**** DATASET ****

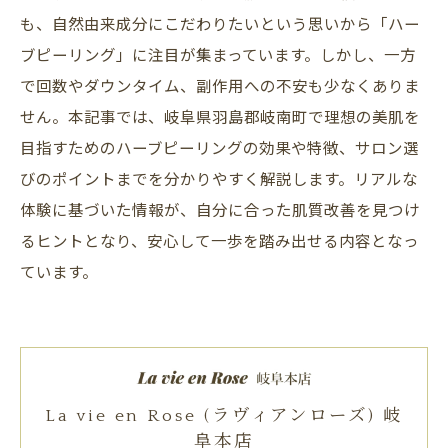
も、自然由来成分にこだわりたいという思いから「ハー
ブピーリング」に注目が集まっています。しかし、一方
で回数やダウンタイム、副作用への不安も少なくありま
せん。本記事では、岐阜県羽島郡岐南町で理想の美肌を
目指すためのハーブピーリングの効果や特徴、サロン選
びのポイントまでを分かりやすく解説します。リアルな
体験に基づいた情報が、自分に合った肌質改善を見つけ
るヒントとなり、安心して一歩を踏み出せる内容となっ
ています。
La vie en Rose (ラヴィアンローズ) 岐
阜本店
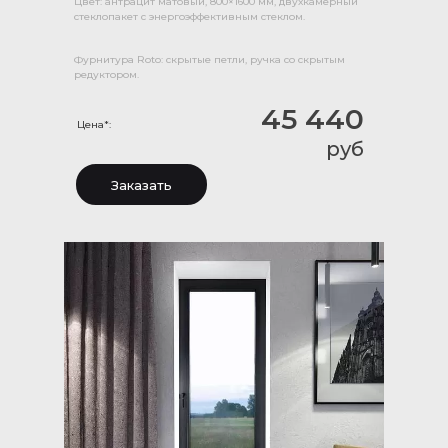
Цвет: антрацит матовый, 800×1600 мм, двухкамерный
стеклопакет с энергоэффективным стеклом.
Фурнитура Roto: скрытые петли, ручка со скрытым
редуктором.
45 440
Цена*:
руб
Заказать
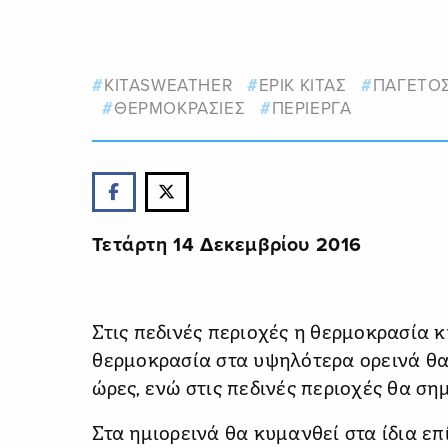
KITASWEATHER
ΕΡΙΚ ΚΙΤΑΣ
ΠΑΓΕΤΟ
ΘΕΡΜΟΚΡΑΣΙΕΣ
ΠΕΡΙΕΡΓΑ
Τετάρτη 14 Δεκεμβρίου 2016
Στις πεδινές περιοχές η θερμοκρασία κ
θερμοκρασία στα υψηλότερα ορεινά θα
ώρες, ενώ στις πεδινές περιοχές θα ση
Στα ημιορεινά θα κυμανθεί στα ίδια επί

****

__DIRECTIONS FOR THIS TASK__. The entries above are to be retyped exactly, with each picture left out.

__OUTPUT__.
も、自然由来成分にこだわりたいという思いから「ハー
ブピーリング」に注目が集まっています。しかし、一方
で回数やダウンタイム、副作用への不安も少なくありま
せん。本記事では、岐阜県羽島郡岐南町で理想の美肌を
目指すためのハーブピーリングの効果や特徴、サロン選
びのポイントまでを分かりやすく解説します。リアルな
体験に基づいた情報が、自分に合った肌質改善を見つけ
るヒントとなり、安心して一歩を踏み出せる内容となっ
ています。
La vie en Rose (ラヴィアンローズ) 岐
阜本店
Цвет: антрацит матовый, 800×1600 мм, двухкамерный
стеклопакет с энергоэффективным стеклом.
Фурнитура Roto: скрытые петли, ручка со скрытым
редуктором.
45 440
Цена*:
руб
Заказать
KITASWEATHER
ΕΡΙΚ ΚΙΤΑΣ
ΠΑΓΕΤΟ
ΘΕΡΜΟΚΡΑΣΙΕΣ
ΠΕΡΙΕΡΓΑ
Τετάρτη 14 Δεκεμβρίου 2016
Στις πεδινές περιοχές η θερμοκρασία κ
θερμοκρασία στα υψηλότερα ορεινά θα
ώρες, ενώ στις πεδινές περιοχές θα ση
Στα ημιορεινά θα κυμανθεί στα ίδια επί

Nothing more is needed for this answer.